Over the past decade, hip fracture co-management models have been developed, shown to improve patient care, and subsequently adopted by some hospitals.18 , 19 In the co-management model, a geriatrician ensures appropriate medical treatments are undertaken and discusses prognosis; thus, patient and family members develop proper expectations of post-hip fracture recovery and needs. While this model has improved in-hospital post-fracture care, little is known about additional supportive needs by patients and families once the patient returns home. Additional research is needed to better understand the experiences, preferences, and needs of these patients and family members to successfully transition from skilled nursing facilities to home.

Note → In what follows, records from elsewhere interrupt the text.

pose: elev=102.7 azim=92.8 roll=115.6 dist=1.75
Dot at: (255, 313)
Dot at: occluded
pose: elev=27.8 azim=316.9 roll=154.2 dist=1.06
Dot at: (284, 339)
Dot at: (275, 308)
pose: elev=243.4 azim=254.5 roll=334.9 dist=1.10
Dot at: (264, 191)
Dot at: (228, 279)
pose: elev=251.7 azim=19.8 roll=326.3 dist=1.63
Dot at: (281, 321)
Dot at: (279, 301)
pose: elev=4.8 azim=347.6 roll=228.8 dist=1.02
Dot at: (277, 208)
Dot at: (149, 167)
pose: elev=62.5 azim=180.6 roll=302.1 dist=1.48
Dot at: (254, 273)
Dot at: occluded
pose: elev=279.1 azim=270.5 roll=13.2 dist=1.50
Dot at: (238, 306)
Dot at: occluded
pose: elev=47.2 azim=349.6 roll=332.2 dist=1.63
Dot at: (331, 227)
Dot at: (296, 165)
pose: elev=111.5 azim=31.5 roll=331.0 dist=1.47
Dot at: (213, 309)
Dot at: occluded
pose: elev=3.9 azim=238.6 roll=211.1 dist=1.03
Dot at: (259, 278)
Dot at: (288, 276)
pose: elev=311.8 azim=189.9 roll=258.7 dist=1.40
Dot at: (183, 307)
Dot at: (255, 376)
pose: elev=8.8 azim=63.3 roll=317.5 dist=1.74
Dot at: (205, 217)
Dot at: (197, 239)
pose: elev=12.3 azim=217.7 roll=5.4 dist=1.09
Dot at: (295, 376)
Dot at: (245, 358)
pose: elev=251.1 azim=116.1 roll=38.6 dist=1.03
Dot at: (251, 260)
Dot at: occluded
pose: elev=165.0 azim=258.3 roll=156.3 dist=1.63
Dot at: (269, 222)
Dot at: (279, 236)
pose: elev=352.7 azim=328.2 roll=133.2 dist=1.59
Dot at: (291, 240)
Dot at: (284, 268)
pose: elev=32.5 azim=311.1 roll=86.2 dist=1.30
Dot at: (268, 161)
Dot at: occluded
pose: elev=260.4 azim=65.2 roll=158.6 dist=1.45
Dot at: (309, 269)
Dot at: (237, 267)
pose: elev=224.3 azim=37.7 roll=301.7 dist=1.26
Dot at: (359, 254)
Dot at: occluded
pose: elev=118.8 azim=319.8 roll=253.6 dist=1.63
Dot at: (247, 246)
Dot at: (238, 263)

Our study design has several strengths. Two main strengths include: (1) the use of a population-based study to identify a representative sample of older adults with hip fracture and (2) the availability of functional status assessments before a hip fracture, thereby not subjected to recall bias. The interpretation of our findings must also take into account several limitations. First, we leveraged an ongoing study to collect data on physical function before and after hip fracture, and, as a result, pre-post functional assessments in both time periods occurred over a 2-year period. Our other work with the HRS hip fracture cohort subjects that persons with hip fracture may start declining in function 9 months before hip fracture.5 Therefore, the definition of functional recovery we use in this study may encompass both the functional loss that happened after the fracture and the functional deterioration that led up to the hip fracture. In addition, the validity of using administrative codes for defining a history of dementia has been variable in the literature, though specificity tends to be high for those cases identified.20 Also, the functional classification used in this study was patient self-reported and is not based on a validated measurement; however, the questions asked reflect what might be asked in a clinical setting (Appendix 1). Lastly, it is possible some of the negative outcomes observed in our paper would have been mitigated by better quality of care, such as the type of care provided by orthogeriatrics units, which are more common in Europe than the US.21

In conclusion, we found that older adults who sustain a hip fracture have low rates of returning to pre-fracture function, regardless of their previous physical function. Also, for patients with a high level of pre-fracture function, the likelihood of functional recovery is higher among those without dementia and with a low comorbidity burden. Given the low likelihood of older adults returning to their previous levels of physical function, usual rehabilitation care models should consider integration of supportive care services to meet the needs of older adults and caregivers.